+++ Input material

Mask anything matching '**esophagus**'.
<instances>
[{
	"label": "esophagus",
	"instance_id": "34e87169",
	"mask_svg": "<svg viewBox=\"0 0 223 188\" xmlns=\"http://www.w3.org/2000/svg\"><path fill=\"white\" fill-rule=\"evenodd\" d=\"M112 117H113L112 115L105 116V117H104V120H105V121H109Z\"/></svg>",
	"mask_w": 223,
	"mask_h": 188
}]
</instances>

++++++

**Short exercise:**
Reproduce every one of the records above, line for line, with no change to any character.

**Written answer:**
Mask anything matching '**esophagus**'.
<instances>
[{
	"label": "esophagus",
	"instance_id": "34e87169",
	"mask_svg": "<svg viewBox=\"0 0 223 188\" xmlns=\"http://www.w3.org/2000/svg\"><path fill=\"white\" fill-rule=\"evenodd\" d=\"M112 117H113L112 115L105 116V117H104V120H105V121H109Z\"/></svg>",
	"mask_w": 223,
	"mask_h": 188
}]
</instances>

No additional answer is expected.